__PROBLEM TO WORK ON__
Convert the rows below into a numbered list with one item per line, leaving out blank lines and the pictures.

__GIVEN DATA__
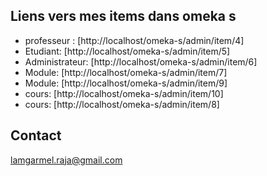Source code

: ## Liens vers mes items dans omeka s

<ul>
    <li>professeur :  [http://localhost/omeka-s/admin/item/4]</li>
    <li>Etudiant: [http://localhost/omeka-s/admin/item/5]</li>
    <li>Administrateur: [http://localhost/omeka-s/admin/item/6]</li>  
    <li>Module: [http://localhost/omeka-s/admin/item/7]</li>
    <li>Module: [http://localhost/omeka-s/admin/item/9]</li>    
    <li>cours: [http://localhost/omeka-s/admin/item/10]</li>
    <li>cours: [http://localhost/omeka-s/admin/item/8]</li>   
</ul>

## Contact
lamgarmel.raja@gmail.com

__EXERCISE SOLUTION__
1. Source code
2. : ## Liens vers mes items dans omeka s
3. <ul>
4.     <li>professeur :  [http://localhost/omeka-s/admin/item/4]</li>
5.     <li>Etudiant: [http://localhost/omeka-s/admin/item/5]</li>
6.     <li>Administrateur: [http://localhost/omeka-s/admin/item/6]</li>  
7.     <li>Module: [http://localhost/omeka-s/admin/item/7]</li>
8.     <li>Module: [http://localhost/omeka-s/admin/item/9]</li>    
9.     <li>cours: [http://localhost/omeka-s/admin/item/10]</li>
10.     <li>cours: [http://localhost/omeka-s/admin/item/8]</li>   
11. </ul>
12. ## Contact
13. lamgarmel.raja@gmail.com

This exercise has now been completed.